_TEXT SEGMENT:_

You are viewing a plain text version of this content. The canonical link for it is here.
Posted to fop-commits@xmlgraphics.apache.org by ad...@apache.org on 2008/06/23 21:56:52 UTC

svn commit: r670723 - /xmlgraphics/fop/trunk/src/java/org/apache/fop/text/linebreak/LineBreakStatus.java

Author: adelmelle
Date: Mon Jun 23 12:56:51 2008
New Revision: 670723

URL: http://svn.apache.org/viewvc?rev=670723&view=rev
Log:
Javadoc modification + addition of clarifying comments

Modified:
    xmlgraphics/fop/trunk/src/java/org/apache/fop/text/linebreak/LineBreakStatus.java

Modified: xmlgraphics/fop/trunk/src/java/org/apache/fop/text/linebreak/LineBreakStatus.java
URL: http://svn.apache.org/viewvc/xmlgraphics/fop/trunk/src/java/org/apache/fop/text/linebreak/LineBreakStatus.java?rev=670723&r1=670722&r2=670723&view=diff
==============================================================================
--- xmlgraphics/fop/trunk/src/java/org/apache/fop/text/linebreak/LineBreakStatus.java (original)
+++ xmlgraphics/fop/trunk/src/java/org/apache/fop/text/linebreak/LineBreakStatus.java Mon Jun 23 12:56:51 2008
@@ -61,52 +61,90 @@
     }
 
     /**
-     * Check whether a line break may happen.
-     * The function returns the line breaking status of the point before the given character. 
-     * The algorithm is the table driven algorithm described in the Unicode
-     * <a href="http://unicode.org/reports/tr14/#PairBasedImplementation">technical report #14</a>.
-     * The pair table is taken from @see LineBreakUtils
+     * Check whether a line break may happen according to the rules described in
+     * the <a href="http://unicode.org/reports/tr14/#Algorithm">Unicode Line Breaking Algorithm</a>.
+     * The function returns the line breaking status of the point <em>before</em> the given character.

Collected data entries
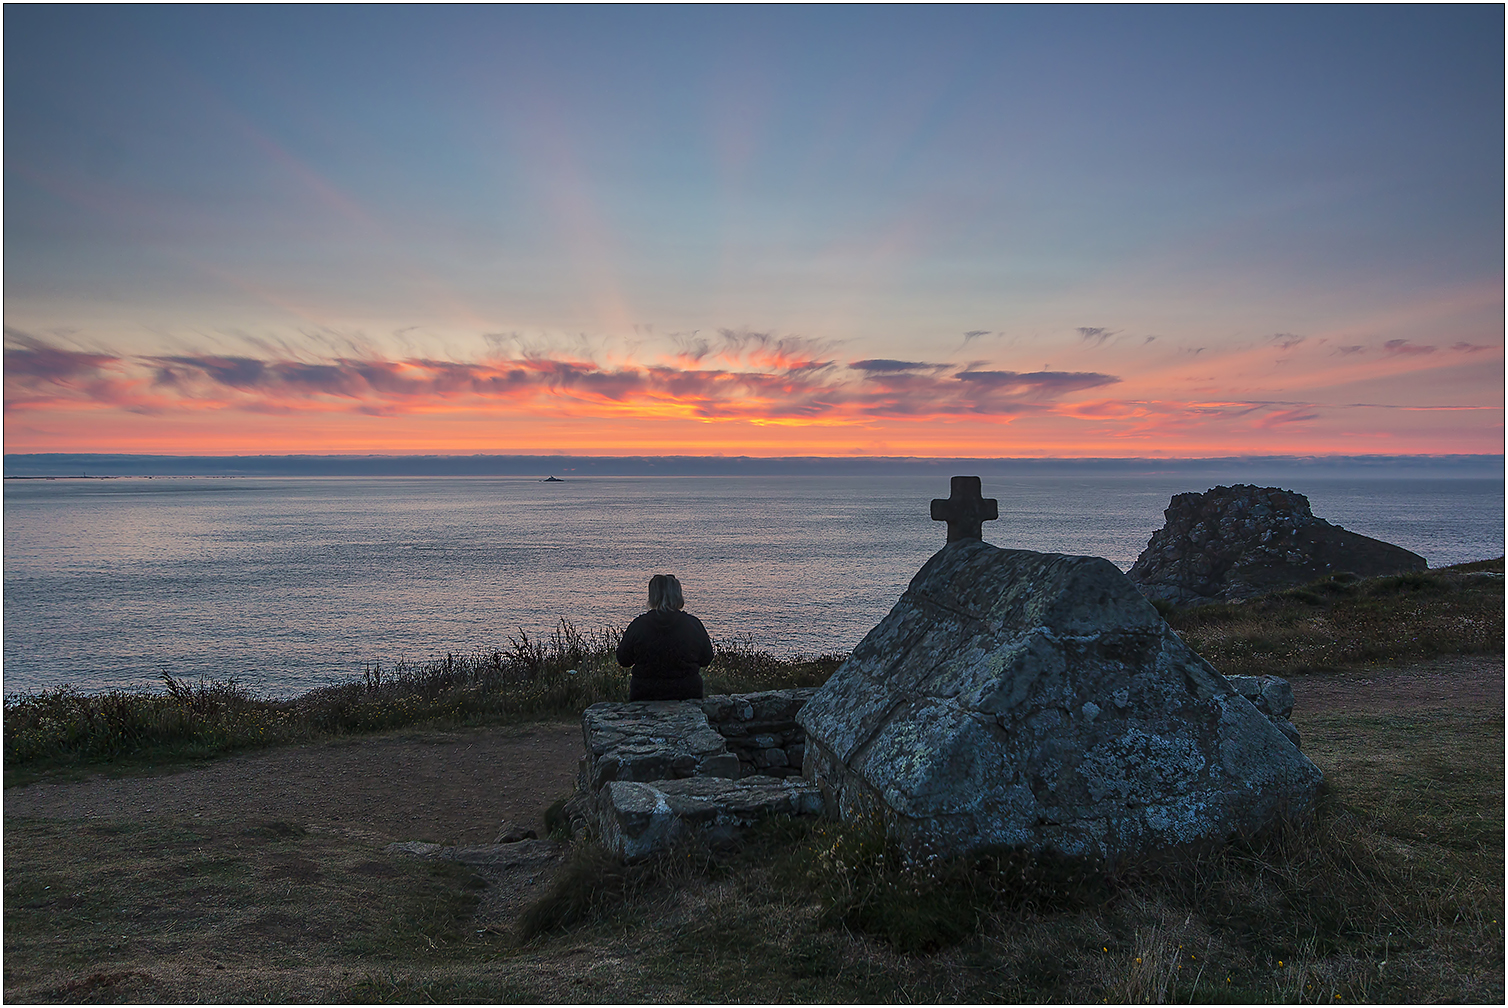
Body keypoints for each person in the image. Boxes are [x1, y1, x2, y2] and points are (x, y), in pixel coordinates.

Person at [615, 573, 714, 701]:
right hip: (687, 695)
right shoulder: (692, 624)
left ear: (652, 597)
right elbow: (706, 658)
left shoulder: (638, 626)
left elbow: (623, 659)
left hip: (645, 696)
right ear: (678, 595)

_PROBLEMS AND TASKS:_
1. What log message accompanies revision 670723 in the commit notice?
2. Decide whether each statement agrees with the commit notice, answering yes or no and quoting the deciding words: (a) The author of the commit is adelmelle. (b) The revised Javadoc links to the pair-based implementation section of the Unicode report. (c) The commit is dated Mon Jun 23 12:56:51 2008.
Rely only on the commit notice to answer.

_WRITTEN RESPONSES:_
1. Javadoc modification + addition of clarifying comments

2.
(a) Yes: "Author: adelmelle"
(b) No: "+     * the <a href="http://unicode.org/reports/tr14/#Algorithm">Unicode Line Breaking Algorithm</a>."
(c) Yes: "Date: Mon Jun 23 12:56:51 2008"